2 settembre 1980: i terroristi di destra ammazzano il tipografo del “Messaggero” (articolo21.org)

di VITTORIO EMILIANI

La sera tardi del 2 settembre 1980, 
quarant’anni fa, ricevemmo al Messaggero, 
che dirigevo, un comunicato dei 
NAR (Nuclei Armati Rivoluzionari) 

di estrema destra nel quale comunicavano di avere “giustiziato” un cronista del giornale. Che però io avevo scorto, poco prima, nel corridoio e che il capocronista Vittorio Roidi mi disse di aver spedito su un delitto a Monteverde. Lo scongiurai di richiamarlo perché andava, come vedremo, ad assistere, in qualche modo, alla “sua” morte.

Mi spiego meglio: qualche giorno avanti era arrivata in una busta indirizzata a me una minaccia e cioè una P38 di carta ritagliata nella quale era scritto soltanto per XJ, il nome del giovane cronista che per noi e in precedenza per Panorama di Carlo Rognoni si era occupato di estremismo di destra suscitando accesi malumori.

= = = = = = =

Cosa farai →
(1) Nell'articolo sull'uccisione del tipografo del Messaggero, chi era il capocronista del giornale?
(2) Ripeti il brano dell'articolo cominciando dalle parole "Mi spiego meglio: qualche" e fermandoti dopo "suscitando accesi malumori.".
L'elenco proviene da un'altra fonte.

Dati raccolti →
= = = = = = =

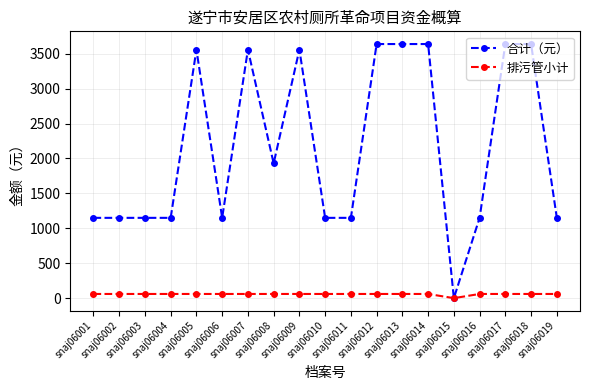

How many values in 合计（元） are above zero?

18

= = = = = = =

Soluzioni dell'esercizio →
(1) Vittorio Roidi.

(2)
Mi spiego meglio: qualche giorno avanti era arrivata in una busta indirizzata a me una minaccia e cioè una P38 di carta ritagliata nella quale era scritto soltanto per XJ, il nome del giovane cronista che per noi e in precedenza per Panorama di Carlo Rognoni si era occupato di estremismo di destra suscitando accesi malumori.